The importance of understanding your financial plan
When I plan for my clients’ retirement, I always try and make their financial plan simple and easy to understand, tax efficient, flexible and able to change over time as their circumstances change.
It still appals me when I see some of the financial advice that is given to clients that is not necessarily in their best interests, and which ties them up in complicated structures for years to come. A client of mine showed me a proposal he had received from an “insurance salesman” (for want of a better word) this week. It involved retiring him from his Preservation Pension Fund (when he did not need to retire and start drawing an income as he is still working), and paying unnecessary tax on both the lump sum, and the living annuity income. In addition, my client was advised to pay these amounts into further structures (on which the insurance salesman would earn commission), which would have tied his money up for a 10 year period. He is currently 59, so he would not be able to draw his own income until he was 69!

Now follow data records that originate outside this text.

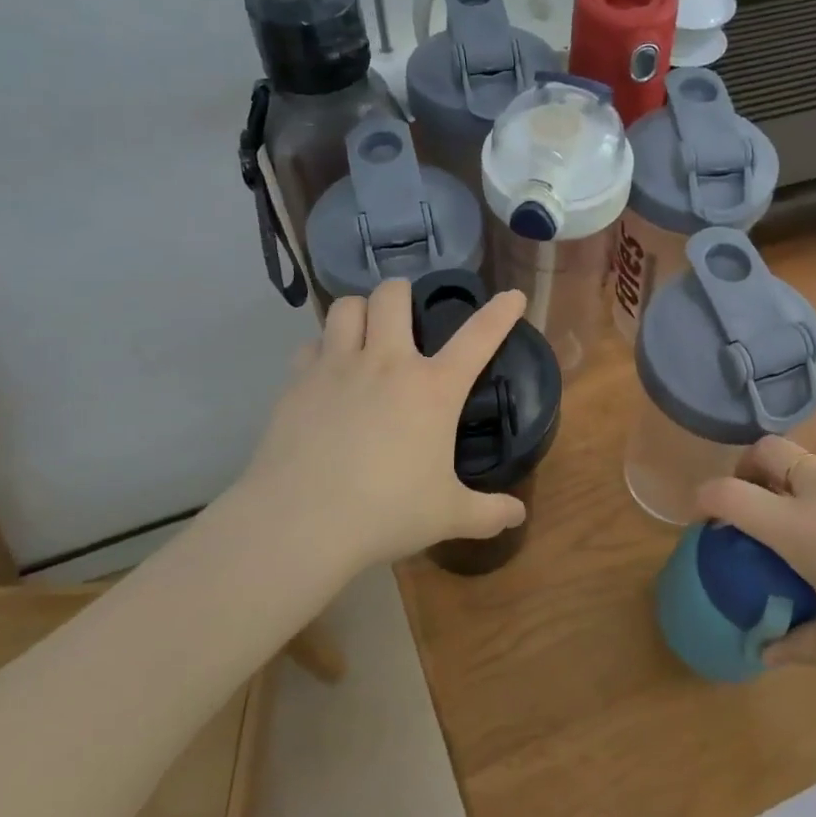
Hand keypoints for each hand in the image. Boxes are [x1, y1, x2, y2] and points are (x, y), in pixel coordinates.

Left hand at [236, 280, 530, 573]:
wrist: (301, 523)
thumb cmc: (386, 514)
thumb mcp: (447, 516)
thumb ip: (488, 513)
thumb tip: (518, 516)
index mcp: (433, 389)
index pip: (478, 336)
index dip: (500, 312)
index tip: (512, 296)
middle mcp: (386, 364)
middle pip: (393, 295)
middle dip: (402, 293)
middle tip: (405, 313)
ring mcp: (336, 367)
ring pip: (345, 307)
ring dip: (359, 311)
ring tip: (364, 331)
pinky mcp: (297, 382)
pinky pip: (310, 345)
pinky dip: (322, 349)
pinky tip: (325, 372)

My client now has a robust financial plan, which we carefully built, taking into account how long he still expects he will work for, and at what stage he will need to draw a retirement income. If he had gone ahead with the salesman’s recommendation and wasted unnecessary amounts on tax, just so that the salesman could have earned commission, he may have done irreparable damage to this plan, and possibly not been able to retire when he wanted to, or had his retirement income last as long as it needs to.
Can I caution you to always make sure that you understand your financial plan, and keep asking questions until you do understand it. It should be flexible, and able to change with your changing circumstances. Be aware what the costs involved are, and be very careful of any promises of unrealistically high returns. Usually when it sounds too good to be true, it normally is!
If you do not have your own financial planner, ask your friends for the name of their financial planner. Alternatively, if you are already in discussions with a financial planner ask them if you may speak to some of their clients, to get a reference on them. Retirement should be a happy time, and you do not want this marred by unscrupulous salesmen who do not have your best interests at heart.